People like Ibrahim Shekarau are throwing the spanners in the marvellous work that the likes the Sultan of Sokoto have committed themselves to for the benefit of better religious tolerance in this country. Alhaji Muhammed Sa'ad Abubakar III has in the last three years performed marvellously to bridge the gaps in religious suspicion and distrust between the two religions this country, having also became the first Muslim leader to officiate at a ceremony by CAN where he delivered a lead paper in April this year. His efforts are bearing even riper fruits through the instrumentality of Nigeria Inter Religious Council which he co-chairs with the CAN president. If people like Shekarau are not stopped, all these efforts will be in vain.

Mallam Shekarau is a big hypocrite by chasing with the hounds and running with the hare. The Kano State which he has administered for more than seven years has become a veritable shadow of a once ebullient and bustling city that he had inherited from succeeding development minded governors - military and civilian. His provincially-minded administration of fanatics has rendered the state prostrate and the citizens have even started blaming Muhammadu Buhari who they claim, had brought Shekarau to ruin their state.

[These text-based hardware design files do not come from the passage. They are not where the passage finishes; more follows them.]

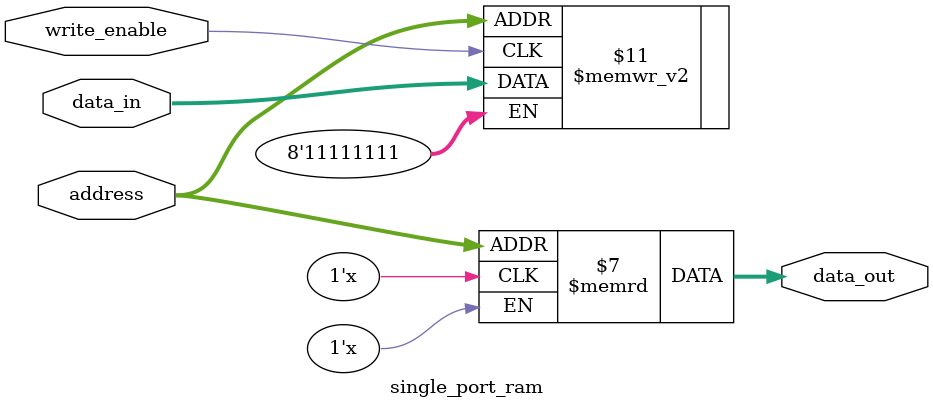
<source format=sv>
module single_port_ram (
  input wire [3:0] address, // 4-bit address
  input wire [7:0] data_in, // 8-bit data input
  input wire write_enable, // Write enable control input
  output reg [7:0] data_out // 8-bit data output
);

  reg [7:0] memory [0:15]; // 16x8 memory array

  always @(posedge write_enable) begin
    memory[address] <= data_in;
  end

  always @(*) begin
    data_out = memory[address];
  end

endmodule

</source>
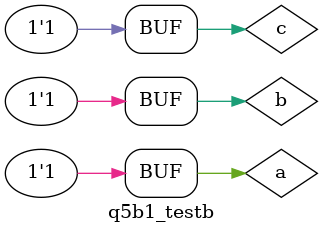
<source format=v>
module q5b1_testb();
reg a,b,c;
wire d;
q5b1_tt n2(d, a, b, c);
initial begin
a = 1'b0; b = 1'b0; c=1'b0;
#10
a = 1'b0; b = 1'b0; c=1'b1;
#10
a = 1'b0; b = 1'b1; c=1'b0;
#10
a = 1'b0; b = 1'b1; c=1'b1;
#10
a = 1'b1; b = 1'b0; c=1'b0;
#10
a = 1'b1; b = 1'b0; c=1'b1;
#10
a = 1'b1; b = 1'b1; c=1'b0;
#10
a = 1'b1; b = 1'b1; c=1'b1;
end endmodule
</source>
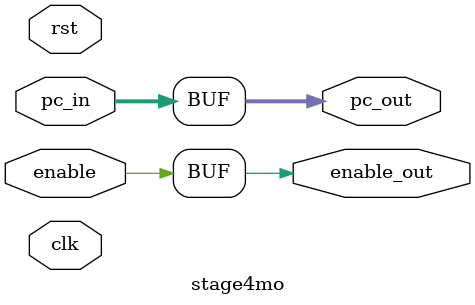
<source format=v>
module stage4mo(
    input  wire        clk,
    input  wire        rst,
    input  wire        enable,
    input  wire [11:0] pc_in,
    output wire [11:0] pc_out,
    output wire        enable_out
);
    // No memory operation logic yet.  Propagate the PC.
    assign pc_out = pc_in;
    assign enable_out = enable;
endmodule

</source>
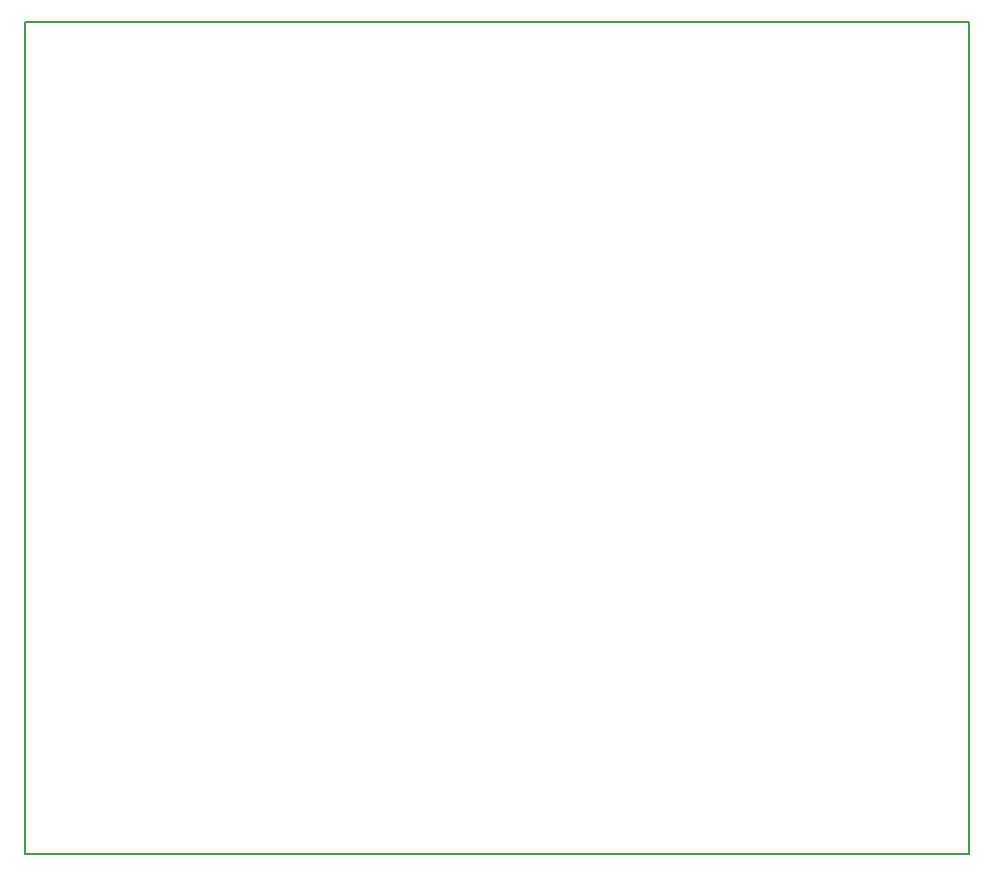
<source format=gbr>
G04 #@! TF.GenerationSoftware,KiCad,Pcbnew,(5.0.2)-1*
G04 #@! TF.CreationDate,2019-02-14T14:33:50+01:00*
G04 #@! TF.ProjectId,Embedded_Spectrum,456d6265-6464-4656-945f-537065637472,rev?*
G04 #@! TF.SameCoordinates,Original*
G04 #@! TF.FileFunction,Profile,NP*
%FSLAX46Y46*%
G04 Gerber Fmt 4.6, Leading zero omitted, Abs format (unit mm)*
G04 Created by KiCad (PCBNEW (5.0.2)-1) date 14/02/2019 14:33:50*
%MOMM*%
%LPD*%
G01*
G04 APERTURE LIST*
%ADD10C,0.150000*%
G04 APERTURE END LIST*
D10*
X71500000Y-68500000D02*
X151500000Y-68500000D01*
X71500000Y-139000000D02*
X71500000Y-68500000D01*
X151500000Y-139000000D02*
X71500000Y-139000000D01*
X151500000Y-68500000D02*
X151500000Y-139000000D01*
M02*

</source>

Like Governor Ahmed Yerima of Zamfara did in his state, Shekarau has also been using the Sharia to camouflage his woeful incompetence and to pull the wool over the eyes of the citizens by exploiting and manipulating their honest and time-tested piety and religious fervour. They have largely given him their support and cooperation. But in return, they have received nothing but the collapse and degradation of all their institutions and legacies which had become the envy and cynosure of all the states of the North. For the lack of space, I cannot fully dwell on the depth and extent of this collapse.

One other aspect of this hypocrisy is that as he destroys alcoholic drinks, he collects and spends (or embezzles) the monetary proceeds from VAT that accrues from them. Yet another level is the fake impression that the consumption of alcoholic beverages in Kano is limited to the so-called 'infidels', by Ayatollah Shekarau's classification. Is it not also true that in spite of the hypocrisy of his administration, beer consumption, not being a crime under our statutes goes on unabated in Kano and other so-called sharia states, and in reflection of the multi-faceted nature of our country?

Is the consumption of alcohol the greatest haram in Islam? Is stealing not considered a greater sin which attracts the amputation of hands from the wrist as the punishment? That being so, how come that Kano State still has men and women in government with their hands intact, when those would have since been cut off for the billions that are routinely stolen from the coffers of the people, including the huge sums for the organization and running of his ill-fated race for the presidency of Nigeria?

The good people of Kano State deserve a new beginning after these eight primitive years of the locust under Ayatollah Ibrahim Shekarau. Definitely Nigeria does not deserve an ayatollah as its president - not now, not in future.